Gift giving with an expectation of some kind of reciprocation is, or at least has been, more or less standard practice in China. It does not automatically follow that the reciprocation expected when political donations are made in Australia is a change in the direction of Australia’s foreign policy. Mr Huang did indeed rescind his offer to donate $400,000 to the ALP after Stephen Conroy said Labor would take a tougher stand on the South China Sea. Did he do that because the Party told him to? Or could it also be because Huang’s own beliefs are in line with the official Chinese position, and he decided not to give his money to an organisation that opposed his beliefs? In general, given the way networks and contacts work in China, Party connections are not necessarily a cause for alarm. However Mr Huang’s high-level connection with the Australian Council for the Peaceful Reunification of China, and his remarks about Chinese politicians in Australia supporting Chinese policy, are worth further exploration.
The observation made in the program that it is unclear where these billionaires got their money, and the implication that they are state-sponsored, also demonstrates a lack of understanding of how China works. Mr Huang was noted to be a rural real estate developer.
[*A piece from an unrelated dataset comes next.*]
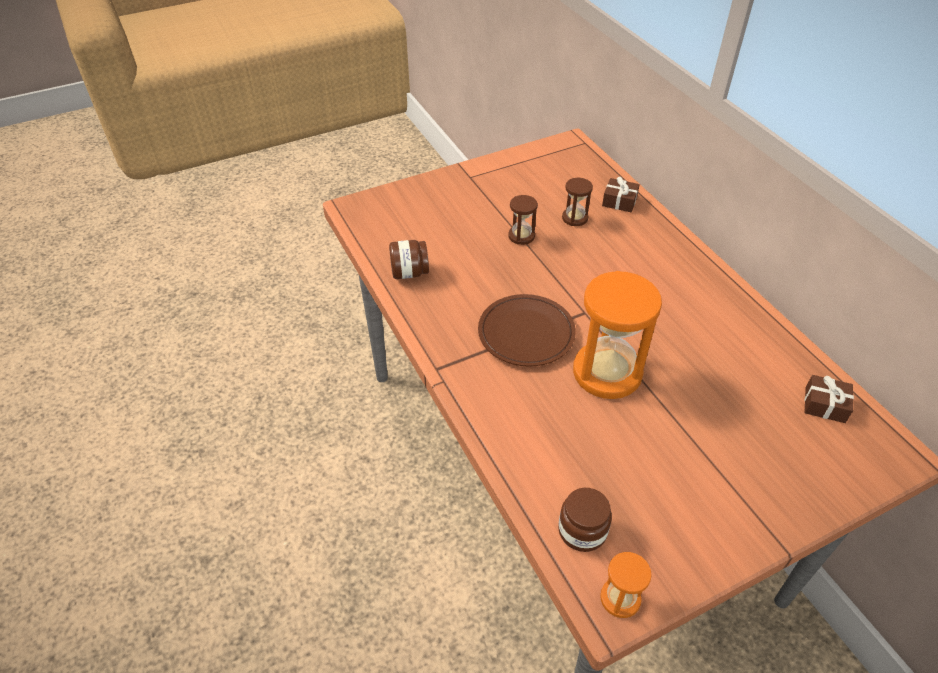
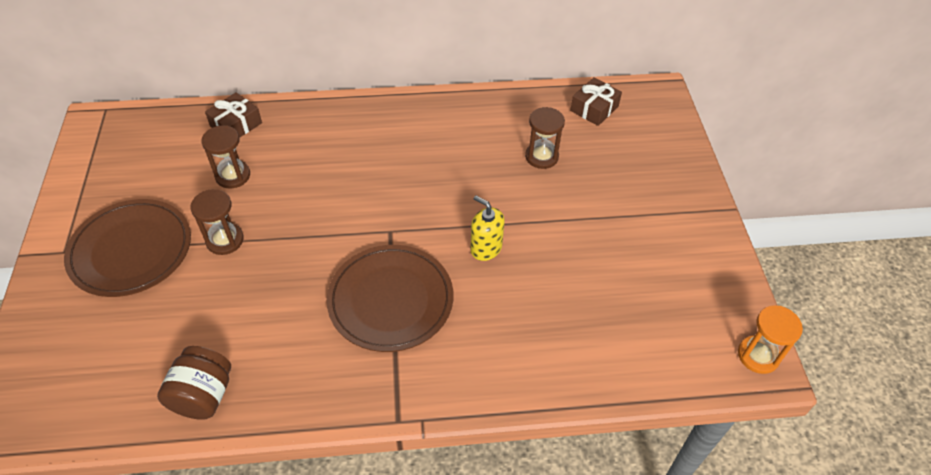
camera: 70 degrees left, 5 degrees up
brown jar [558,488,612,552] -> none
orange hourglass [573,271,662,399] -> yellow soap dispenser [470,196,504,261]
none -> brown plate [64,199,191,297]
none -> brown hourglass [525,107,565,169]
He is now very rich. The rest is murky. Chances are his wealth is not because of Party sponsorship.
The program was right to alert us to the potential risks of international political donations being tied to expectations of influence. But it did not make any clear links between the actions of the Chinese featured in the program and policy change or influence in Australia. It is the responsibility of the defence and intelligence community to be aware of potential overseas influence in Australia’s politics. It is the responsibility of Australian politicians to be ethical and transparent, and not naive about where their money comes from and what is expected in return. But it is the responsibility of us all to be well-informed, and realistic and moderate about the conclusions we reach.